From the Bergan pick -up we yomped through the night and morning hours until we reached the beacon of hope to every recruit, the coach.  Following a bit of downtime and much needed scran we boarded the warm coach for a few hours rest.  Little did we know the coach journey was a trip to the beginning of yet another yomp, this time it was to be longer.  This time we had the privilege of daylight and good visibility as we moved across Dartmoor.  The weather was perfect throughout the exercise and this yomp was a prime example.  Windy, cold but dry, perfect for keeping us cool and dry whilst the engines are at full throttle.  We stopped in the early evening at what was to be our troop harbour.  We occupied this position whilst we regenerated and prepared for an attack on our enemy in a nearby farm.  By first light we were moving into position to take over the farm and occupy it from further enemy possession.  There is no rest for the wicked and after planning our route to the next enemy position we were off before we knew it.

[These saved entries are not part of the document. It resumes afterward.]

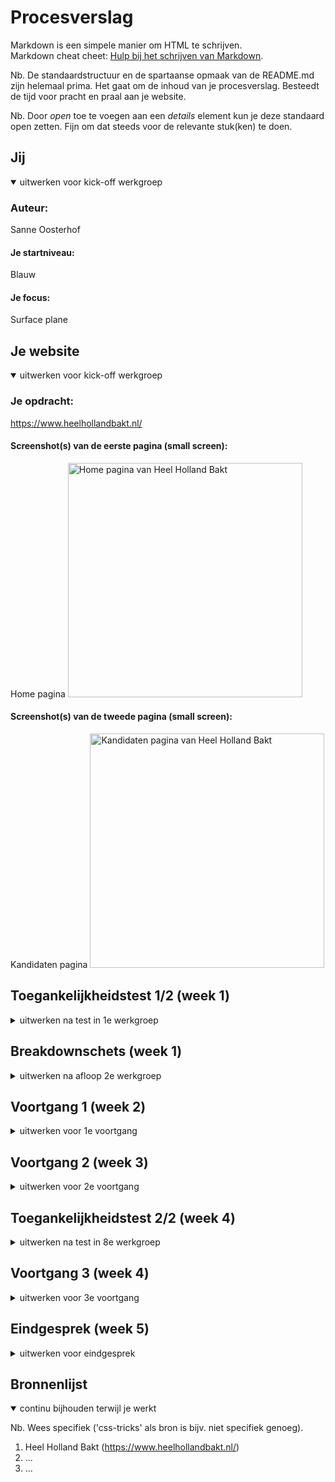 # Procesverslag
Markdown is een simpele manier om HTML te schrijven.  
Markdown cheat cheet: [Hulp bij het schrijven van Markdown](https://github.com/adam-p/markdown-here/wiki/Markdown-Cheatsheet).

Nb. De standaardstructuur en de spartaanse opmaak van de README.md zijn helemaal prima. Het gaat om de inhoud van je procesverslag. Besteedt de tijd voor pracht en praal aan je website.

Nb. Door *open* toe te voegen aan een *details* element kun je deze standaard open zetten. Fijn om dat steeds voor de relevante stuk(ken) te doen.





## Jij

<details open>
  <summary>uitwerken voor kick-off werkgroep</summary>

  ### Auteur:
  Sanne Oosterhof

  #### Je startniveau:
  Blauw

  #### Je focus:
  Surface plane
 
</details>





## Je website

<details open>
  <summary>uitwerken voor kick-off werkgroep</summary>

  ### Je opdracht:
  https://www.heelhollandbakt.nl/

  #### Screenshot(s) van de eerste pagina (small screen): 
  Home pagina
  <img src="images/home-pagina.png" width="375px" alt="Home pagina van Heel Holland Bakt">

  #### Screenshot(s) van de tweede pagina (small screen):
  Kandidaten pagina
  <img src="images/kandidaten-pagina.png" width="375px" alt="Kandidaten pagina van Heel Holland Bakt">
 
</details>



## Toegankelijkheidstest 1/2 (week 1)

<details>
  <summary>uitwerken na test in 1e werkgroep</summary>

  ### Bevindingen
  Sommige tekst werd niet voorgelezen (kan ook aan screenreader liggen)
  Er wordt duidelijk aangegeven met de screenreader waar je bent en wat je kunt doen
  Er is een 'skip to content' bij gebruik van de tab toets
  De tab toets gaat niet langs het menu aan de rechterkant op de kandidaten pagina
  Bij kleurenblindheid zien de meeste afbeeldingen er erg vies uit
  
  #### Screenreader
  Roos heeft met behulp van de screenreader van haar macbook de site van Heel Holland Bakt getest. 
  Tijdens deze test hadden we alle mogelijke opties van de screenreader aangezet, zodat deze echt
  alles voorleest. De belangrijkste uitkomsten van deze test zijn dat het meeste goed wordt 
  voorgelezen, alleen het menu op de kandidaten pagina wordt overgeslagen.  
  <img src="images/test-roos.jpg" width="375px" alt="Screenreader test van de Heel Holland Bakt site met Roos">
  
  Dit kan opgelost worden door het menu wel voor te laten lezen, of het menu wellicht op
  een andere plek te zetten waardoor het automatisch wordt meegenomen door de 
  screenreader. 


  #### Muis en Toetsenbord 
  Door middel van de tab toets heeft Roos de website getest op toegankelijkheid. Wat gelijk opviel
  was een 'skip to content' link die bovenin het scherm verscheen. Deze werkte ook erg goed bij 
  gebruik en ging gelijk door naar de content. Bij deze test kwam hetzelfde naar voren als bij
  de screenreader test, namelijk dat het menu op de kandidaten pagina wordt overgeslagen.
  Hierdoor werkt de hover van de knopen op die plek ook niet.

  Dit kan opgelost worden door het menu wellicht op een andere plek te zetten waardoor 
  het automatisch wordt meegenomen door de tab toets. 


  #### Motoriek (shocks, elastiekjes)
  De motoriek hebben we kort getest door met een haarklip om 2 vingers de website te gebruiken.
  Dit ging redelijk goed, vooral omdat de tab toets erg goed werkt. Als er iets niet lukte, lag
  dit vooral aan de touchpad van de laptop zelf dan aan het ontwerp van de website. De scrollbar
  aan de zijkant werkte ook erg goed. 

  Er is niks wat opgelost hoeft te worden, aangezien alles prima werkt.


  #### Visueel (brillen, contrast, kleurenblind, dark/light). 
  Met behulp van de wazige bril, de bril met 2 kleine kijkgaatjes en de inspector van google chrome
  hebben we de website getest. Tijdens de test met de wazige bril ging Roos vooral heel dicht
  naar het scherm toe, om iets te kunnen lezen. Een aantal dingen waren totaal niet te lezen: 
  de knoppen, kleine tekst onder de koppen en de navigatiebalk. Bij de bril met 2 kleine gaatjes 
  keek Roos vooral met 1 oog naar de webiste, waardoor alles prima te zien was. Ik heb de
  kleurenblindheid protanopia, deuteranopia, tritanopia en achromatopsia getest op de website. 
  Hieruit bleek vooral dat de afbeeldingen een erg vieze kleur kregen, maar de tekst overal
  goed te lezen was met een goed contrast.

  Dit kan opgelost worden door de afbeeldingen een minder felle kleur te geven, zodat mensen
  met kleurenblindheid het minder heftig zien en het minder vies wordt. 

</details>



## Breakdownschets (week 1)

<details>
  <summary>uitwerken na afloop 2e werkgroep</summary>

  ### de hele pagina: 
  <img src="images/breakdownschets-home.jpg" width="375px" alt="breakdown van de hele home pagina">
  <img src="images/breakdownschets-kandidaten.jpg" width="375px" alt="breakdown van de hele kandidaten pagina">

  ### dynamisch deel (de laatste artikelen): 
  <img src="images/schets-laatste-artikelen.jpg" width="375px" alt="breakdown van de laatste artikelen">

  ### nog een dynamisch deel (kandidaten): 
  <img src="images/schets-kandidaten.jpg" width="375px" alt="breakdown van de kandidaten">

</details>





## Voortgang 1 (week 2)

<details>
  <summary>uitwerken voor 1e voortgang</summary>

  ### Stand van zaken
  hier dit ging goed & dit was lastig (neem ook screenshots op van delen van je website en code)


  ### Agenda voor meeting
  samen met je groepje opstellen

  | student 1      | student 2          | student 3    | student 4        |
  | ---            | ---                | ---          | ---              |
  | dit bespreken  | en dit             | en ik dit    | en dan ik dat    |
  | en dat ook nog | dit als er tijd is | nog een punt | dit wil ik zeker |
  | ...            | ...                | ...          | ...              |


  ### Verslag van meeting
  hier na afloop snel de uitkomsten van de meeting vastleggen

  - punt 1
  - punt 2
  - nog een punt
  - ...

</details>





## Voortgang 2 (week 3)

<details>
  <summary>uitwerken voor 2e voortgang</summary>

  ### Stand van zaken
  hier dit ging goed & dit was lastig (neem ook screenshots op van delen van je website en code)


  ### Agenda voor meeting
  samen met je groepje opstellen

  | student 1      | student 2          | student 3    | student 4        |
  | ---            | ---                | ---          | ---              |
  | dit bespreken  | en dit             | en ik dit    | en dan ik dat    |
  | en dat ook nog | dit als er tijd is | nog een punt | dit wil ik zeker |
  | ...            | ...                | ...          | ...              |


  ### Verslag van meeting
  hier na afloop snel de uitkomsten van de meeting vastleggen

  - punt 1
  - punt 2
  - nog een punt
- ...

</details>





## Toegankelijkheidstest 2/2 (week 4)

<details>
  <summary>uitwerken na test in 8e werkgroep</summary>

  ### Bevindingen
  Lijst met je bevindingen die in de test naar voren kwamen (geef ook aan wat er verbeterd is):

  #### Screenreader
  Hier korte omschrijving (met indien nodig afbeeldingen)

  Hier een omschrijving van hoe het opgelost kan worden (met indien nodig afbeeldingen)


  #### Muis en Toetsenbord 
  Hier korte omschrijving (met indien nodig afbeeldingen)

  Hier een omschrijving van hoe het opgelost kan worden (met indien nodig afbeeldingen)


  #### Motoriek (shocks, elastiekjes)
  Hier korte omschrijving (met indien nodig afbeeldingen)

  Hier een omschrijving van hoe het opgelost kan worden (met indien nodig afbeeldingen)


  #### Visueel (brillen, contrast, kleurenblind, dark/light). 
  Hier korte omschrijving (met indien nodig afbeeldingen)

  Hier een omschrijving van hoe het opgelost kan worden (met indien nodig afbeeldingen)

</details>





## Voortgang 3 (week 4)

<details>
  <summary>uitwerken voor 3e voortgang</summary>

  ### Stand van zaken
  hier dit ging goed & dit was lastig (neem ook screenshots op van delen van je website en code)


  ### Agenda voor meeting
  samen met je groepje opstellen

  | student 1      | student 2          | student 3    | student 4        |
  | ---            | ---                | ---          | ---              |
  | dit bespreken  | en dit             | en ik dit    | en dan ik dat    |
  | en dat ook nog | dit als er tijd is | nog een punt | dit wil ik zeker |
  | ...            | ...                | ...          | ...              |


  ### Verslag van meeting
  hier na afloop snel de uitkomsten van de meeting vastleggen

  - punt 1
  - punt 2
  - nog een punt
  - ...

</details>





## Eindgesprek (week 5)

<details>
  <summary>uitwerken voor eindgesprek</summary>

  ### Je uitkomst - karakteristiek screenshots:
  <img src="readme-images/dummy-plaatje.jpg" width="375px" alt="uitomst opdracht 1">


  ### Dit ging goed/Heb ik geleerd: 
  Korte omschrijving met plaatjes

  <img src="readme-images/dummy-plaatje.jpg" width="375px" alt="top">


  ### Dit was lastig/Is niet gelukt:
  Korte omschrijving met plaatjes

  <img src="readme-images/dummy-plaatje.jpg" width="375px" alt="bummer">
</details>





## Bronnenlijst

<details open>
  <summary>continu bijhouden terwijl je werkt</summary>

  Nb. Wees specifiek ('css-tricks' als bron is bijv. niet specifiek genoeg).

  1. Heel Holland Bakt (https://www.heelhollandbakt.nl/)
  2. ...
  3. ...

</details>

Another yomp followed.  Luckily it was mostly downhill, towards separate positions depending on which section we were part of.  We all set up an OP to watch and observe the enemy routines in order to plan the best form of attack.  Upon discussion with HQ it was decided the ambush will take place from our OP position at first light.  The ambush was a success and before we gave the enemy a chance to close on our position we were off again.  Another long yomp awaited us this time, but we were happy with the warm grub in us.  The next harbour position again allowed a regeneration of morale and scran whilst forging the next plan of attack.  The clearing of an enemy woodblock proceeded.

Into a troop lorry we went and with no idea of bearing or direction we were on our way again.  After a short sleep we found ourselves in Plymouth ready to embark onto a Royal Fleet Auxiliary (RFA) Ship.  This was an unexpected surprise and one which I can personally say was greatly appreciated having pretty much run out of gas.  The following 24 hours was a chance to get some shut eye and prepare for our final attack upon an enemy stronghold.  The final attack was a success and after a short yomp back to the road we were met yet again by the most rewarding sight, our coach.  Within minutes there was silence as every man got his head down to a much needed rest.

We found this week to be a good test of many of the lads’ characters, to which some proved themselves to be good potential Marines and others to give up when the going got tough.  We were lucky to pass with a decent number having only lost a few to injury.  The final exercise is out the way and we now have the tests to look forward to in our final push in training.